## WHAT TO WORK ON
From the first line to the last, set down the material exactly and drop every picture.

## STORED DATA

----------------

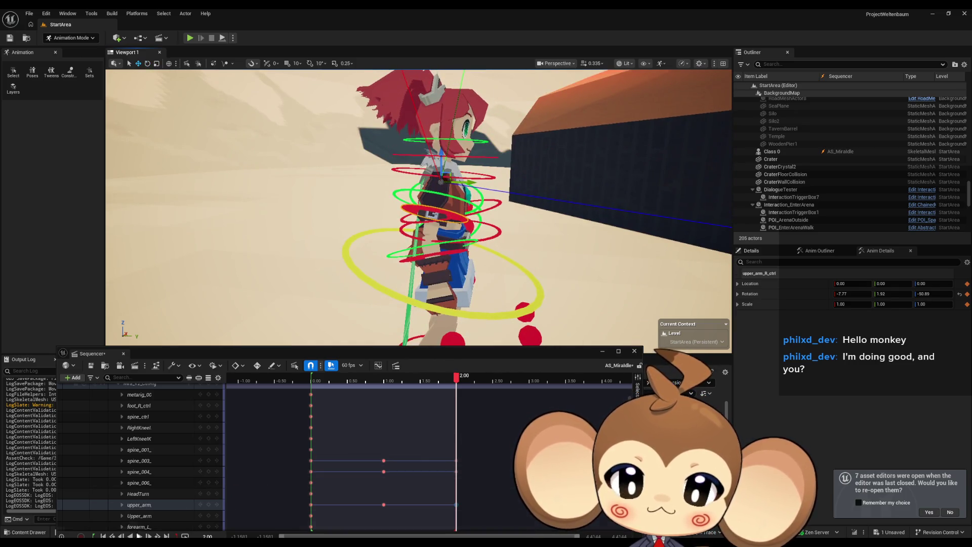
key("space")
scroll(529, 269, "up", 5)
scroll(523, 271, "down", 2)
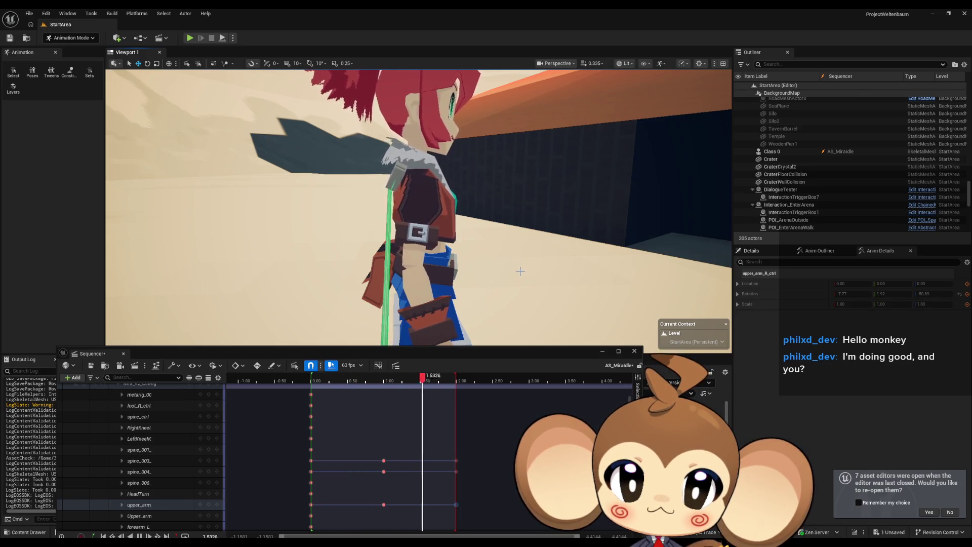
scroll(520, 272, "down", 5)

----------------

## RESULT
key("space")
scroll(529, 269, "up", 5)
scroll(523, 271, "down", 2)
scroll(520, 272, "down", 5)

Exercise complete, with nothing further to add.